## YOUR TASK
Below are records to return verbatim; the pictures are to be dropped.

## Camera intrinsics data
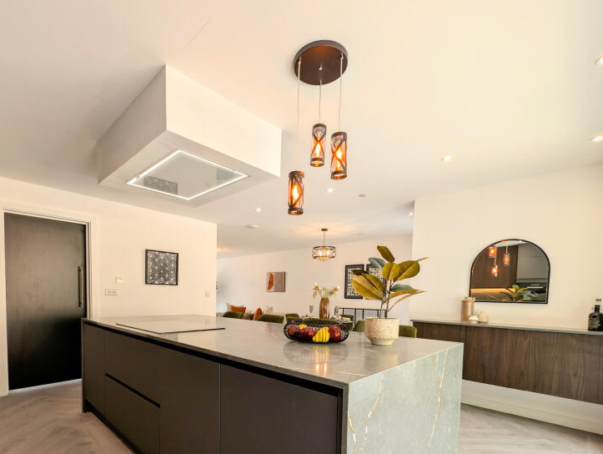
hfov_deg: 90.6
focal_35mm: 17
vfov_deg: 72.1
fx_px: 296
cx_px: 269
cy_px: 311
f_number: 1.95
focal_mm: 2.23
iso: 43
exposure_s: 1/100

## TASK RESPONSE
hfov_deg: 90.6
focal_35mm: 17
vfov_deg: 72.1
fx_px: 296
cx_px: 269
cy_px: 311
f_number: 1.95
focal_mm: 2.23
iso: 43
exposure_s: 1/100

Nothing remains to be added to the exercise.